Thursday, June 18, 2009

Ladies and gentlemen, Miss Kathy St. George

What can you say about Kathy St. George and Judy Garland, except "it's almost like being in love"? And doesn't love, like hope, spring eternal? Thus Miss St. George (at left, photo by Neil Reynolds) has again returned to her idol's altar, for a second shot at capturing the magic that was missing from "Ladies and Gentlemen, Miss Judy Garland," her one-woman show devoted to the show-biz legend two seasons ago. And this year's model, "Dear Miss Garland," re-tooled with the help of fellow friend-of-Dorothy Scott Edmiston (and his design team), is a marked improvement over the earlier version, although like its predecessor, its "concert" half is still stronger than its "dramatic" half.

But first, for the record, this is not exactly an impersonation; it's more an evocation. St. George is just Garland's height, and bears a passing resemblance to the late star, and her voice - a light, flexible contralto - has a touch of Garland's brass. But St. George can't really summon the anguished wail that Judy had at her beck and call; the deep, unstable fire that made Garland Garland only flickers in St. George's stylings (although she closely matches her idol's phrasing). What St. George has, however, is something like Garland's joyous release in the throes of performance; the strange yin/yang of the singer's oddly blank, hopeful approach to the audience, and then the confident, almost manic high that followed once she'd seduced it, is the thrilling core of "Dear Miss Garland."

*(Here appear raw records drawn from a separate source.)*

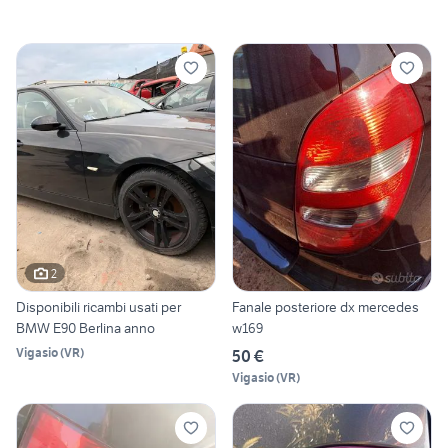
2
Disponibili ricambi usati per
Fanale posteriore dx mercedes
BMW E90 Berlina anno
w169
Vigasio
(
VR
)
50 €
Vigasio
(
VR
)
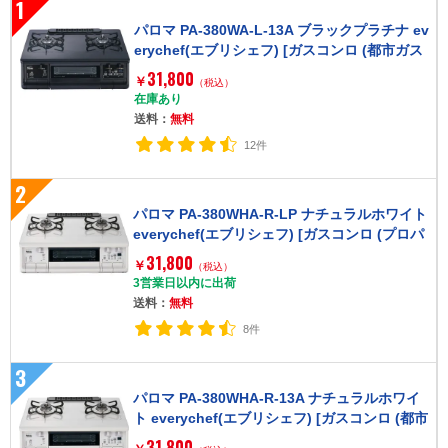
1
パロマ PA-380WA-L-13A ブラックプラチナ ev
erychef(エブリシェフ) [ガスコンロ (都市ガス
用 左強火力 2口)]
31,800
￥
（税込）
在庫あり
送料：
無料
12件
2
パロマ PA-380WHA-R-LP ナチュラルホワイト
everychef(エブリシェフ) [ガスコンロ (プロパ
ンガス用 右強火力 2口)]
31,800
￥
（税込）
3営業日以内に出荷
送料：
無料
8件
3
パロマ PA-380WHA-R-13A ナチュラルホワイ
ト everychef(エブリシェフ) [ガスコンロ (都市
ガス用 右強火力 2口)]
31,800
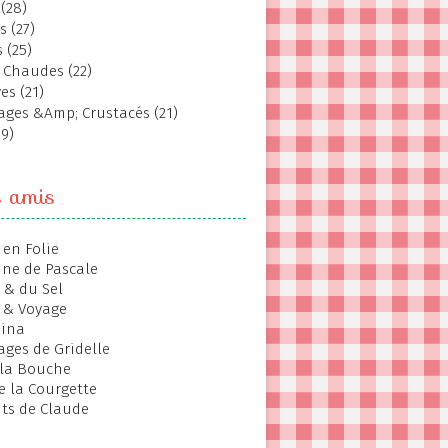
(28)
s (27)
 (25)
 Chaudes (22)
es (21)
ages &Amp; Crustacés (21)
19)
s amis
 en Folie
ine de Pascale
 & du Sel
 & Voyage
hina
ages de Gridelle
 la Bouche
de la Courgette
ts de Claude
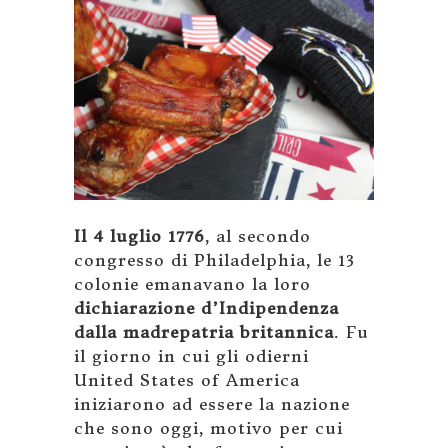
Il 4 luglio 1776
, al secondo
congresso di Philadelphia, le 13
colonie emanavano la loro
dichiarazione d’Indipendenza
dalla madrepatria britannica
. Fu
il giorno in cui gli odierni
United States of America
iniziarono ad essere la nazione
che sono oggi, motivo per cui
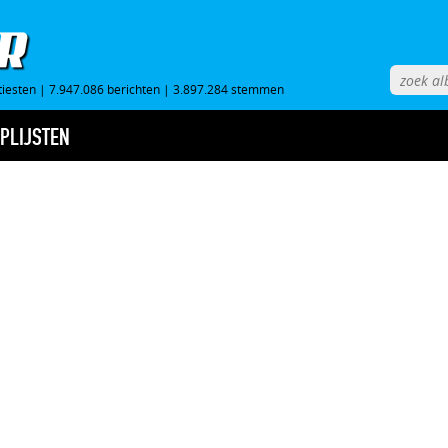
tiesten
|
7.947.086 berichten
|
3.897.284 stemmen
PLIJSTEN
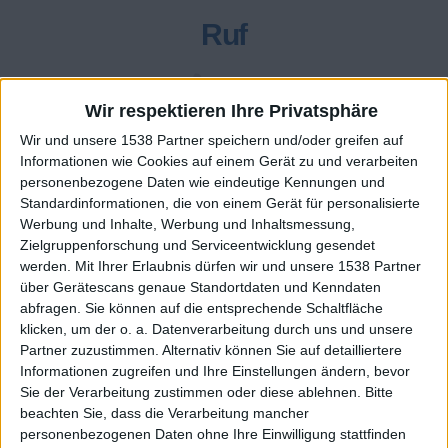
Ruf
68
Wir respektieren Ihre Privatsphäre
Wir und unsere 1538 Partner speichern und/oder greifen auf
Class. top : 76.56%
Informationen wie Cookies auf einem Gerät zu und verarbeiten
personenbezogene Daten wie eindeutige Kennungen und
Standardinformationen, die von einem Gerät für personalisierte
Ruf - erhaltene Punkte
Werbung und Inhalte, Werbung und Inhaltsmessung,
Zielgruppenforschung und Serviceentwicklung gesendet
vor etwa einem
+2
werden.
Mit Ihrer Erlaubnis dürfen wir und unsere 1538 Partner
Ein Spiel beenden
Monat
über Gerätescans genaue Standortdaten und Kenndaten
vor etwa einem
+2
abfragen. Sie können auf die entsprechende Schaltfläche
Ein Spiel beenden
Monat
klicken, um der o. a. Datenverarbeitung durch uns und unsere
vor etwa einem
+20
Partner zuzustimmen. Alternativ können Sie auf detailliertere
Unter die Wochenbesten kommen
Monat
Informationen zugreifen und Ihre Einstellungen ändern, bevor
vor etwa einem
+2
Sie der Verarbeitung zustimmen oder diese ablehnen.
Bitte
Ein Spiel beenden
Monat
beachten Sie, dass die Verarbeitung mancher
vor etwa einem
+10
Einen Stern gewinnen
Monat
personenbezogenen Daten ohne Ihre Einwilligung stattfinden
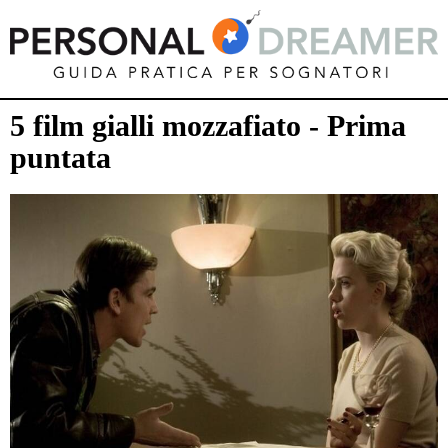
5 film gialli mozzafiato - Prima
puntata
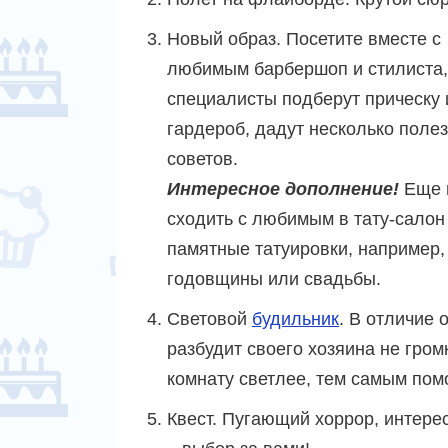
Новый образ. Посетите вместе с
любимым барбершоп и стилиста,
специалисты подберут прическу 
гардероб, дадут несколько поле
советов.
Интересное дополнение!
Еще 
сходить с любимым в тату-салон
памятные татуировки, например,
годовщины или свадьбы.
Световой
будильник
. В отличие 
разбудит своего хозяина не гром
комнату светлее, тем самым помо
Квест. Пугающий хоррор, интере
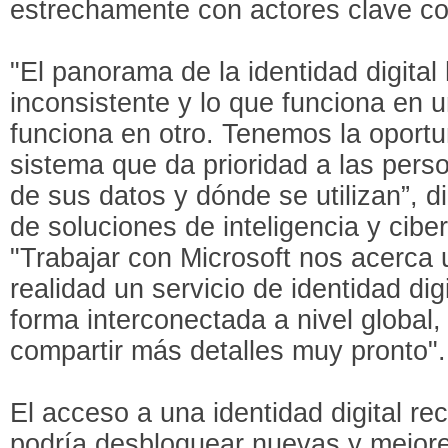
estrechamente con actores clave co
"El panorama de la identidad digital 
inconsistente y lo que funciona en
funciona en otro. Tenemos la oportu
sistema que da prioridad a las perso
de sus datos y dónde se utilizan”, d
de soluciones de inteligencia y cibe
"Trabajar con Microsoft nos acerca
realidad un servicio de identidad di
forma interconectada a nivel global
compartir más detalles muy pronto".
El acceso a una identidad digital r
podría desbloquear nuevas y mejore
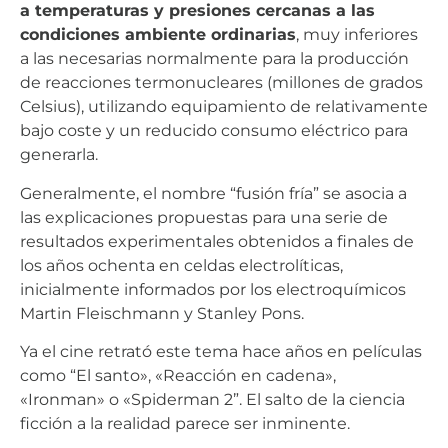
a temperaturas y presiones cercanas a las
condiciones ambiente ordinarias
, muy inferiores
a las necesarias normalmente para la producción
de reacciones termonucleares (millones de grados
Celsius), utilizando equipamiento de relativamente
bajo coste y un reducido consumo eléctrico para
generarla.
Generalmente, el nombre “fusión fría” se asocia a
las explicaciones propuestas para una serie de
resultados experimentales obtenidos a finales de
los años ochenta en celdas electrolíticas,
inicialmente informados por los electroquímicos
Martin Fleischmann y Stanley Pons.
Ya el cine retrató este tema hace años en películas
como “El santo», «Reacción en cadena»,
«Ironman» o «Spiderman 2”. El salto de la ciencia
ficción a la realidad parece ser inminente.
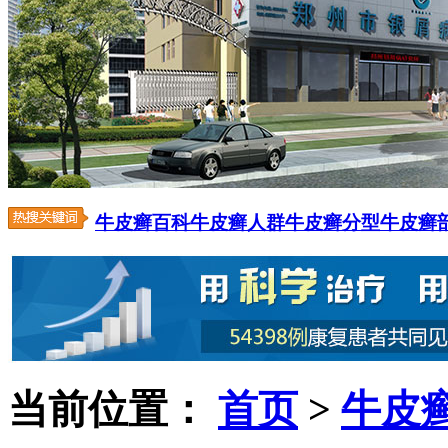
牛皮癣百科
牛皮癣人群
牛皮癣分型
牛皮癣
当前位置：
首页
>
牛皮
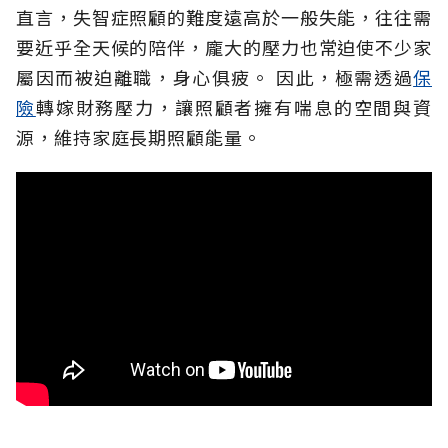
直言，失智症照顧的難度遠高於一般失能，往往需
要近乎全天候的陪伴，龐大的壓力也常迫使不少家
屬因而被迫離職，身心俱疲。
因此，極需透過
保
險
轉嫁財務壓力，讓照顧者擁有喘息的空間與資
源，維持家庭長期照顧能量。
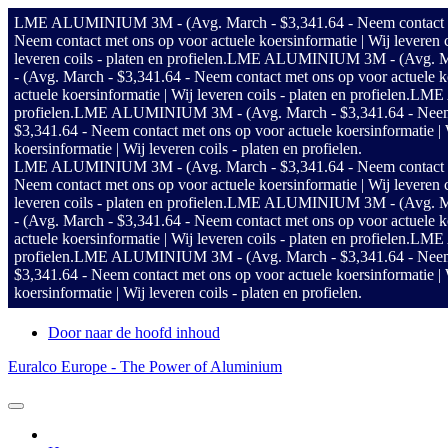
LME ALUMINIUM 3M - (Avg. March - $3,341.64 - Neem contact met on
Neem contact met ons op voor actuele koersinformatie | Wij leveren co
leveren coils - platen en profielen.
LME ALUMINIUM 3M - (Avg. March - 
- (Avg. March - $3,341.64 - Neem contact met ons op voor actuele koer
actuele koersinformatie | Wij leveren coils - platen en profielen.
LME A
profielen.
LME ALUMINIUM 3M - (Avg. March - $3,341.64 - Neem conta
$3,341.64 - Neem contact met ons op voor actuele koersinformatie | Wi
koersinformatie | Wij leveren coils - platen en profielen.
LME ALUMINIUM 3M - (Avg. March - $3,341.64 - Neem contact met on
Neem contact met ons op voor actuele koersinformatie | Wij leveren co
leveren coils - platen en profielen.
LME ALUMINIUM 3M - (Avg. March - 
- (Avg. March - $3,341.64 - Neem contact met ons op voor actuele koer
actuele koersinformatie | Wij leveren coils - platen en profielen.
LME A
profielen.
LME ALUMINIUM 3M - (Avg. March - $3,341.64 - Neem conta
$3,341.64 - Neem contact met ons op voor actuele koersinformatie | Wi
koersinformatie | Wij leveren coils - platen en profielen.
Door naar de hoofd inhoud
Euralco Europe - The Power of Aluminium
Header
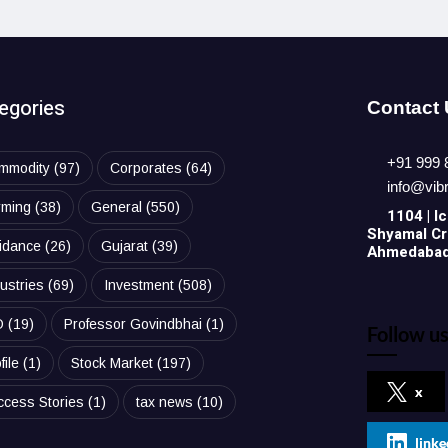
egories
Contact
+91 999 
mmodity
(97)
Corporates
(64)
info@vib
rming
(38)
General
(550)
1104 | Ic
Shyamal Cro
idance
(26)
Gujarat
(39)
Ahmedabad,
ustries
(69)
Investment
(508)
O
(19)
Professor Govindbhai
(1)
Follow us
file
(1)
Stock Market
(197)
x
ccess Stories
(1)
tax news
(10)
linke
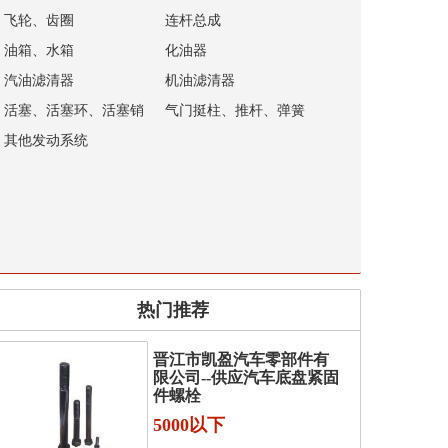
飞轮、齿圈
连杆总成
油箱、水箱
化油器
汽油滤清器
机油滤清器
活塞、活塞环、活塞销
气门挺柱、推杆、弹簧
其他发动系统
热门推荐
晋江市凯盈汽车零部件有
限公司--供应汽车底盘紧固
件螺栓
5000以下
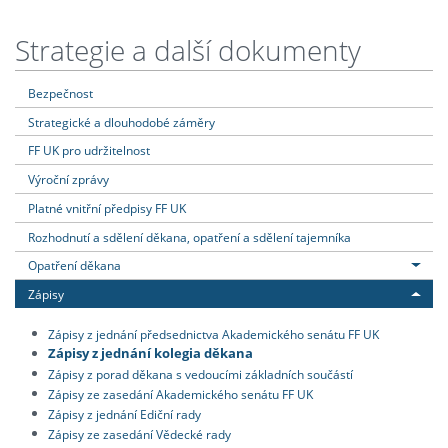
Strategie a další dokumenty
Bezpečnost
Strategické a dlouhodobé záměry
FF UK pro udržitelnost
Výroční zprávy
Platné vnitřní předpisy FF UK
Rozhodnutí a sdělení děkana, opatření a sdělení tajemníka
Opatření děkana
Zápisy
Zápisy z jednání předsednictva Akademického senátu FF UK
Zápisy z jednání kolegia děkana
Zápisy z porad děkana s vedoucími základních součástí
Zápisy ze zasedání Akademického senátu FF UK
Zápisy z jednání Ediční rady
Zápisy ze zasedání Vědecké rady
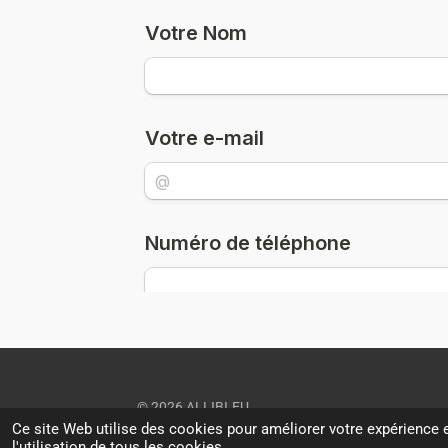
© 2026 ALLIBI.EU
Ce site Web utilise des cookies pour améliorer votre expérience e
l'utilisation de tous les cookies.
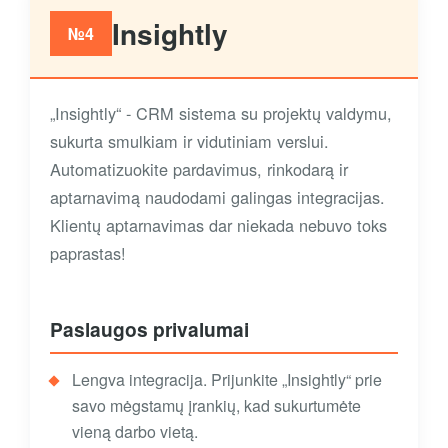
Insightly
№4
„Insightly“ - CRM sistema su projektų valdymu,
sukurta smulkiam ir vidutiniam verslui.
Automatizuokite pardavimus, rinkodarą ir
aptarnavimą naudodami galingas integracijas.
Klientų aptarnavimas dar niekada nebuvo toks
paprastas!
Paslaugos privalumai
Lengva integracija. Prijunkite „Insightly“ prie
savo mėgstamų įrankių, kad sukurtumėte
vieną darbo vietą.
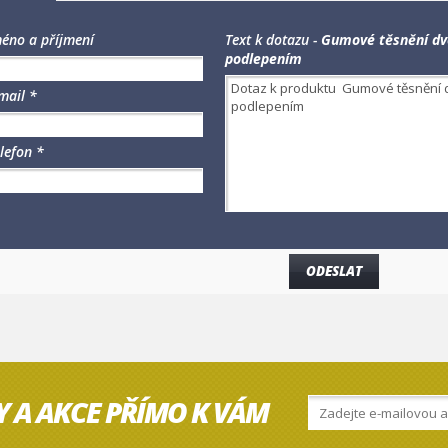
éno a příjmení
Text k dotazu -
Gumové těsnění dv
podlepením
mail *
lefon *
Y A AKCE PŘÍMO K VÁM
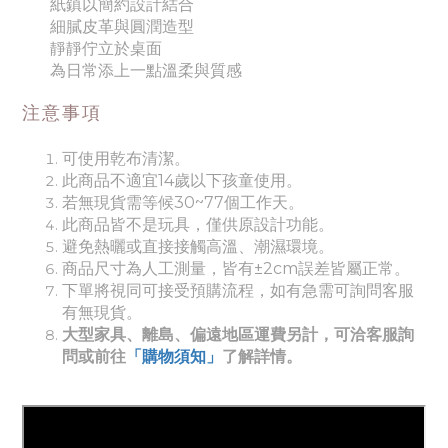
紙鎮以簡約設計結合
細膩皮革與圓潤造型
靜靜佇立於桌面
為日常添上一點溫柔與質感
注意事項
可使用乾布清潔。
此商品不適宜14歲以下孩童使用。
若無現貨需等候30~77個工作天。
此商品皆不是玩具，僅供原設計功能。
避免熱曬或直接接觸高溫、潮濕環境。
商品尺寸為人工測量，皆有±2cm誤差皆屬正常。
下單將視同可接受預購流程，如有急需可詢問客服
有無現貨。
大型家具、離島、偏遠地區運費另計，可洽客服詢
問或前往
「購物須知」
了解詳情。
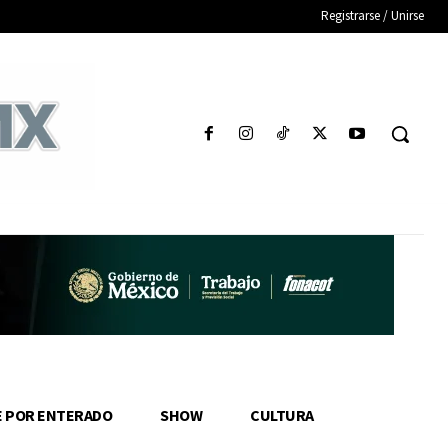
Registrarse / Unirse
E POR ENTERADO
SHOW
CULTURA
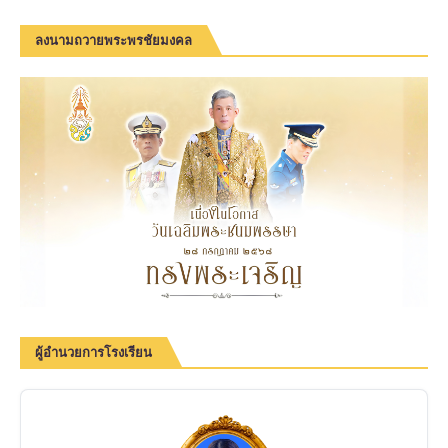
ลงนามถวายพระพรชัยมงคล
ผู้อำนวยการโรงเรียน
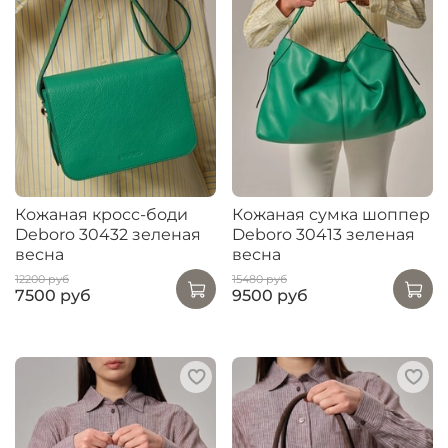
Кожаная кросс-боди
Кожаная сумка шоппер
Deboro 30432 зеленая
Deboro 30413 зеленая
весна
весна
12200 руб
15480 руб
7500 руб
9500 руб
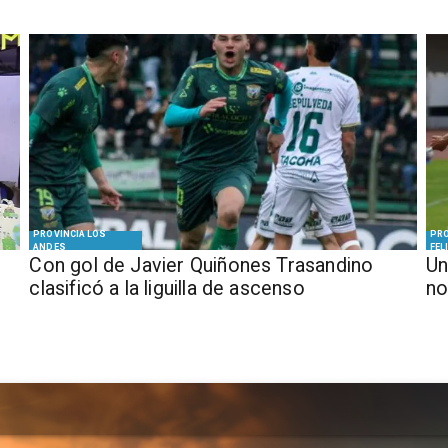
PROVINCIA LOS
PRO
ANDES
FEL
Con gol de Javier Quiñones Trasandino
Un
clasificó a la liguilla de ascenso
no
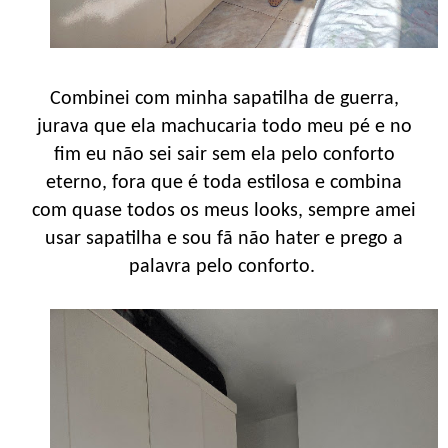
Combinei com minha sapatilha de guerra,
jurava que ela machucaria todo meu pé e no
fim eu não sei sair sem ela pelo conforto
eterno, fora que é toda estilosa e combina
com quase todos os meus looks, sempre amei
usar sapatilha e sou fã não hater e prego a
palavra pelo conforto.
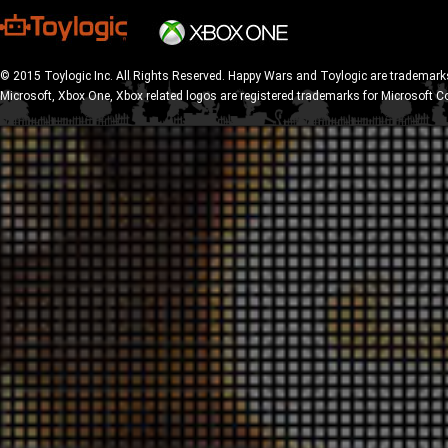
© 2015 Toylogic Inc. All Rights Reserved. Happy Wars and Toylogic are trademarks
Microsoft, Xbox One, Xbox related logos are registered trademarks for Microsoft C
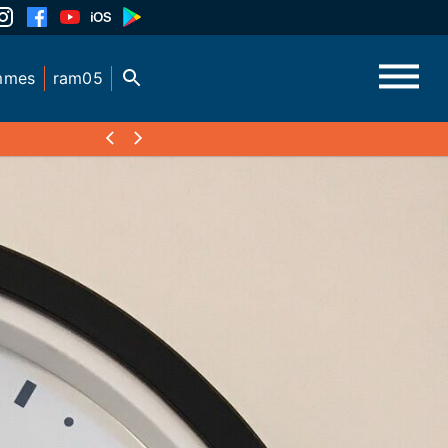
mmes
ram05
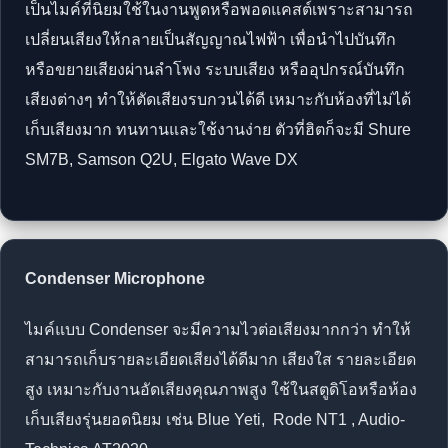
เป็นไมค์ที่นิยมใช้ในงานพูดหรือพอดแคสต์เพราะสามารถ
เปลี่ยนเสียงให้กลายเป็นสัญญาณไฟฟ้า เพื่อนำไปบันทึก
หรือขยายเสียงผ่านลำโพง ระบบเสียง หรืออุปกรณ์บันทึก
เสียงต่างๆ ทำให้ตัดเสียงรบกวนได้ดี เหมาะกับห้องที่ไม่ได้
เก็บเสียงมาก ทนทานและใช้งานง่าย ตัวที่ฮิตก็จะมี Shure
SM7B, Samson Q2U, Elgato Wave DX
Condenser Microphone
ไมค์แบบ Condenser จะมีความไวต่อเสียงมากกว่า ทำให้
สามารถเก็บรายละเอียดเสียงได้ดีมาก เสียงใส รายละเอียด
สูง เหมาะกับงานอัดเสียงคุณภาพสูง ใช้ในสตูดิโอหรือห้อง
เก็บเสียงรุ่นยอดนิยม เช่น Blue Yeti, Rode NT1 , Audio-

Of course it's hard not to succumb to a manic high given the songs that, as Garland, St. George gets to sing. Few chanteuses could claim such a catalogue: "The Man That Got Away," (below) "The Trolley Song," "Get Happy," "Almost Like Being in Love," "A Couple of Swells," "Chicago," and of course that ultimate piece of yearning pop catnip, "Over the Rainbow" - they're all here, in a second act that pretends to re-produce Judy's legendary Carnegie Hall comeback in 1961. It doesn't, not really (leave that to Rufus Wainwright, guys), but this hardly matters, because the band (led by the unflappably talented pianist Jim Rice) is so smoothly capable, the set, props and costumes so appropriate, and the atmosphere so wittily, romantically adult. St. George kicks up her heels - and captures Judy's comic manner and movement even better than she does her voice - and the audience is happy to follow her into orbit (even singing along heartily to "For Me and My Gal"). There probably isn't a more satisfying musical evening for grown-ups to be had this summer in the Hub.


Judy in all her mannered greatness: "The Man That Got Away," shot in one long, glorious take by George Cukor, in A Star is Born.

And the evening's first half is always amusing, although it doesn't quite crack the conceptual nut that the show's moniker, "a theatrical concert," poses. This hints at a glimpse into what made the great Garland tick - and thus the last version of the show tried to give us the star at both top and the bottom her form, with a scene based on croaking, bombed-out confessions made near the end of her career. Well, that didn't work - neither St. George, nor, really, her audience, had the stomach for just how far down Garland could really go. New director Edmiston's solid, show-biz instincts have led to a a complete revamp of that sequence into an endearing, though nudging, trip down memory lane, complete with a whirlwind five-minute tour of The Wizard of Oz in which St. George gives the movie's central tornado a run for its money. Still, so much is left out - the gay husbands, the abortions, the suicidal gestures, the many lies (only the drugs are given any rueful stage time) - that this time around the material winds up feeling charmingly thin, in Edmiston's usual, gently-censored mode. The sequence only reaches one other peak after The Wizard of Oz, with a haunting little dance to "Me and My Shadow."

Oh well, perhaps in its inevitable third iteration just the right balance will be struck in the show's first half. And in the end, "what made Judy tick" is right on stage anyhow, when St. George tears into "Almost Like Being in Love" or any of a half-dozen other standards. But just btw (not that anybody asked), next time around can we please retire "Swanee" (the Al Jolson number that Judy hung onto long after it had begun to feel a little creepy)? And I'm not sure the extended "Somewhere There's a Someone" sequence from A Star is Born works without the movie's staging. And in the first half, how about working in Gershwin's "But Not for Me," or "Have Yourself a Merry Little Christmas"? Sigh. In case you can't tell, I'm something of a Garland fanatic myself.